YOUR TASK
Which lines of the records contain the word "water"? Copy each one.

[PROVIDED MATERIAL Boundary: Start]

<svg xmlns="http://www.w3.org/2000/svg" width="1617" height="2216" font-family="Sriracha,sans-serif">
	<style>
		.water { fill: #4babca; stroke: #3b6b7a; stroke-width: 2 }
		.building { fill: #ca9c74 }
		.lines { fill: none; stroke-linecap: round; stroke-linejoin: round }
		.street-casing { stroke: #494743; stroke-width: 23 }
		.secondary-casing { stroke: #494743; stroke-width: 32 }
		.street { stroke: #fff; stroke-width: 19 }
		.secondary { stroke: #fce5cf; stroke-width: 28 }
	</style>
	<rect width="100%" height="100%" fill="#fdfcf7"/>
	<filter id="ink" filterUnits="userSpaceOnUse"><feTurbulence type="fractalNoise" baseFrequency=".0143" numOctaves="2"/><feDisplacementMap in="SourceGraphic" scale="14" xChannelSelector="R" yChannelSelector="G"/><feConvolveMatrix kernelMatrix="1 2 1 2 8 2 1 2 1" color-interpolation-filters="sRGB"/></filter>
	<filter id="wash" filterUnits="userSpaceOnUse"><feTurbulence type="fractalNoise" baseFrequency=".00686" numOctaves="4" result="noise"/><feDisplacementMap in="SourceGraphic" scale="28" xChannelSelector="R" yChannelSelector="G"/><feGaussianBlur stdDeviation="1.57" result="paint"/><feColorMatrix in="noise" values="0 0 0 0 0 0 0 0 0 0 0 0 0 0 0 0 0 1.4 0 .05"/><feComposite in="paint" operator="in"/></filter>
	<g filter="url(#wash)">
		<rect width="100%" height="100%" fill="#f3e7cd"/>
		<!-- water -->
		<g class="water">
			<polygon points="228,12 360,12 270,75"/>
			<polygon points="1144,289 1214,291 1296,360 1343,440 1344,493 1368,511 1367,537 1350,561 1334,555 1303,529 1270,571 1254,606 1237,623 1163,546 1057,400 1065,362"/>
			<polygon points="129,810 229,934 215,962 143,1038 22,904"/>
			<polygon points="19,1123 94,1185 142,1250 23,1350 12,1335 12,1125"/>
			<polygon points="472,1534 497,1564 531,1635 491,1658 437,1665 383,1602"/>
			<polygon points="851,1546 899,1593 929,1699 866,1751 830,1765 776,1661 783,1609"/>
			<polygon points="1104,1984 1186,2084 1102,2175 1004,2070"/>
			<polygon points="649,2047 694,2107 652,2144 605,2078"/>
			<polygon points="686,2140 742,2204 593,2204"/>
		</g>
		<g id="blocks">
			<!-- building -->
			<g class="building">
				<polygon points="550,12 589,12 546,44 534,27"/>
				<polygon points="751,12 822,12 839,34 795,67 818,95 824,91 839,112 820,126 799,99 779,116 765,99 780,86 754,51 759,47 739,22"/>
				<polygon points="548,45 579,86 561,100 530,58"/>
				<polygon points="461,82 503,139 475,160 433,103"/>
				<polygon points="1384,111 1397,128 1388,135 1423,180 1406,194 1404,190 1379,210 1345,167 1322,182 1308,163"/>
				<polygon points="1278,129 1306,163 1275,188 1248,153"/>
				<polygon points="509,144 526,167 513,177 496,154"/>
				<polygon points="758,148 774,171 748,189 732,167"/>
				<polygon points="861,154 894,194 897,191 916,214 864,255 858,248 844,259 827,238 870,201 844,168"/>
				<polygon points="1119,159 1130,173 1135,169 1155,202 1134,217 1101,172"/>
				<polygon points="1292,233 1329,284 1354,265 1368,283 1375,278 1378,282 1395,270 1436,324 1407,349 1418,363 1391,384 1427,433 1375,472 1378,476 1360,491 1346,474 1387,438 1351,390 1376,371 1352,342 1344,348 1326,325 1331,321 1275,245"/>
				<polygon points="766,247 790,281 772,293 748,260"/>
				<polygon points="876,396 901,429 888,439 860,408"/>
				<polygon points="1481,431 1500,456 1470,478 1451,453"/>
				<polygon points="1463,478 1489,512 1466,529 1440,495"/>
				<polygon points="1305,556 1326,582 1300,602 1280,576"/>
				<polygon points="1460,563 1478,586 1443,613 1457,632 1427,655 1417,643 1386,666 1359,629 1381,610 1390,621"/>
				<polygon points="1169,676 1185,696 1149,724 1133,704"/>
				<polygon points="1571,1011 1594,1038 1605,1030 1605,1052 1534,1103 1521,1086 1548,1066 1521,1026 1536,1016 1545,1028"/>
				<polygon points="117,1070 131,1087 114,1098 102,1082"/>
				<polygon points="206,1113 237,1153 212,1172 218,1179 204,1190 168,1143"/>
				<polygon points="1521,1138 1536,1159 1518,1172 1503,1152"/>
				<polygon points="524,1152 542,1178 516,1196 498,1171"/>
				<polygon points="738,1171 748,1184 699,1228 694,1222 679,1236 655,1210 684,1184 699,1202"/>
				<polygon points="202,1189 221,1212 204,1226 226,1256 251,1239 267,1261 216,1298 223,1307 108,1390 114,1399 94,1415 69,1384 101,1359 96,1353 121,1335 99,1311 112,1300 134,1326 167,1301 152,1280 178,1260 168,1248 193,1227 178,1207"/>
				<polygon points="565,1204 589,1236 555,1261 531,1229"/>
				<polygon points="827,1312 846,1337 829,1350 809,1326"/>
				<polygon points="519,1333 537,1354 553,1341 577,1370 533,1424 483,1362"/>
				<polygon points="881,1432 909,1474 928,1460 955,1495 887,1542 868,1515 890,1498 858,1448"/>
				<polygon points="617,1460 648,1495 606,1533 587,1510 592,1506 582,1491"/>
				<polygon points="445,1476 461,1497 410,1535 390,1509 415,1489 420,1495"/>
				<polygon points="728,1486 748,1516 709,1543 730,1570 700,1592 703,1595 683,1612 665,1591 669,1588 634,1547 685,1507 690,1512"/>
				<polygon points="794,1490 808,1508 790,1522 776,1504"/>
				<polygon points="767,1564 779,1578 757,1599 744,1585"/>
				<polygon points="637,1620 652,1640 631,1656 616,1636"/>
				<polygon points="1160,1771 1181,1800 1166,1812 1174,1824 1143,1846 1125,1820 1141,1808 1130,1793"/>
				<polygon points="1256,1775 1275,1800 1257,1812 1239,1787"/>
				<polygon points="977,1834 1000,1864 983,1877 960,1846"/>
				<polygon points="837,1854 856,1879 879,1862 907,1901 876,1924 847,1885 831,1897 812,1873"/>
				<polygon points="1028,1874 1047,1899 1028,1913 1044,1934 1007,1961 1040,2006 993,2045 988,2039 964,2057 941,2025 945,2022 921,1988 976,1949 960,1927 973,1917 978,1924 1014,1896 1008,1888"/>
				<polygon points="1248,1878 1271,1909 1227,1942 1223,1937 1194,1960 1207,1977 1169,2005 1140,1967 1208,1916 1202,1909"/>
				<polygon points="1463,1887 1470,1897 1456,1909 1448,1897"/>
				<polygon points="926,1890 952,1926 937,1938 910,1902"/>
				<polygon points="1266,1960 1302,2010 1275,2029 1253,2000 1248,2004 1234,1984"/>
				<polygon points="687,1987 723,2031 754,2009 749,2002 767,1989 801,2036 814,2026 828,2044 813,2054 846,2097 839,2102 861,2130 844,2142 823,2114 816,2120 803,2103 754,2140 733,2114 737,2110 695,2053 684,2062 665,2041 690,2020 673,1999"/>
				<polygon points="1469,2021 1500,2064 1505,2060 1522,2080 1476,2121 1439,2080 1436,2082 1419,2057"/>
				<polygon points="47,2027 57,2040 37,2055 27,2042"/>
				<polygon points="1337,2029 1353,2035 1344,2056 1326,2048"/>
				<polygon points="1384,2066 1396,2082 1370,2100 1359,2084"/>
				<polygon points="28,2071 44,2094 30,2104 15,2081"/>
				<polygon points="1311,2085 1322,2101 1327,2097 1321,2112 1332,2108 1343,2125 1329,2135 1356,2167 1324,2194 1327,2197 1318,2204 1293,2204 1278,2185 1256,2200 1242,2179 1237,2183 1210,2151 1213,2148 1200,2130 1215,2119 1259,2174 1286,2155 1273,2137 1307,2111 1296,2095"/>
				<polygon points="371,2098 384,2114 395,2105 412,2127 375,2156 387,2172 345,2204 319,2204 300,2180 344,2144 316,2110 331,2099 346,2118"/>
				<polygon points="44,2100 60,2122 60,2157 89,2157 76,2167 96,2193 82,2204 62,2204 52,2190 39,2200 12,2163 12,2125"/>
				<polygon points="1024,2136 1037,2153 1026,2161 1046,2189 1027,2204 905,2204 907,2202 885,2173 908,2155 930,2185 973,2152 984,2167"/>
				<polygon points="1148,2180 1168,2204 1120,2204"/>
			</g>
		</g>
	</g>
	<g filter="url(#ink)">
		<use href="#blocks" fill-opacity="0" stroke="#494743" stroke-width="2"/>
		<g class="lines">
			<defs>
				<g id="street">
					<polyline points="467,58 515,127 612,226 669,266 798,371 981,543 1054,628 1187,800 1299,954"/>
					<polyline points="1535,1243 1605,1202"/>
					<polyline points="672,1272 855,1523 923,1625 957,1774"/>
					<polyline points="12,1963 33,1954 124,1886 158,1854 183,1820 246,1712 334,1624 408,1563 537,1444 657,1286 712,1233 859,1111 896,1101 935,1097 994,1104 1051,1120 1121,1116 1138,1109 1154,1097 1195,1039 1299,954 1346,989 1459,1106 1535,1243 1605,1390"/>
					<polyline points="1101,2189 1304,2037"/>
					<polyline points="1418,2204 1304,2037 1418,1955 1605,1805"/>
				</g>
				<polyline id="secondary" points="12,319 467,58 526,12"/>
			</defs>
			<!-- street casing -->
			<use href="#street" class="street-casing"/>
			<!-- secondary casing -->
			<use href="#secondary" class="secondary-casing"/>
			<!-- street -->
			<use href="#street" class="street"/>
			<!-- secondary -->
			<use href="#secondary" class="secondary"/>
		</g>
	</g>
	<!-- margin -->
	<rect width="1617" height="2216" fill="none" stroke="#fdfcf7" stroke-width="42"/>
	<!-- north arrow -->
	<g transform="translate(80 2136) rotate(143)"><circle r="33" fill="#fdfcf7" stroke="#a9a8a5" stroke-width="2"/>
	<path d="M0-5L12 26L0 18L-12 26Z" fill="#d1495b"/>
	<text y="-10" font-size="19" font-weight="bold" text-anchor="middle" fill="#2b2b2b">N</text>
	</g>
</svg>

[PROVIDED MATERIAL Boundary: End]

WRITTEN ANSWER
		.water { fill: #4babca; stroke: #3b6b7a; stroke-width: 2 }
		<!-- water -->
		<g class="water">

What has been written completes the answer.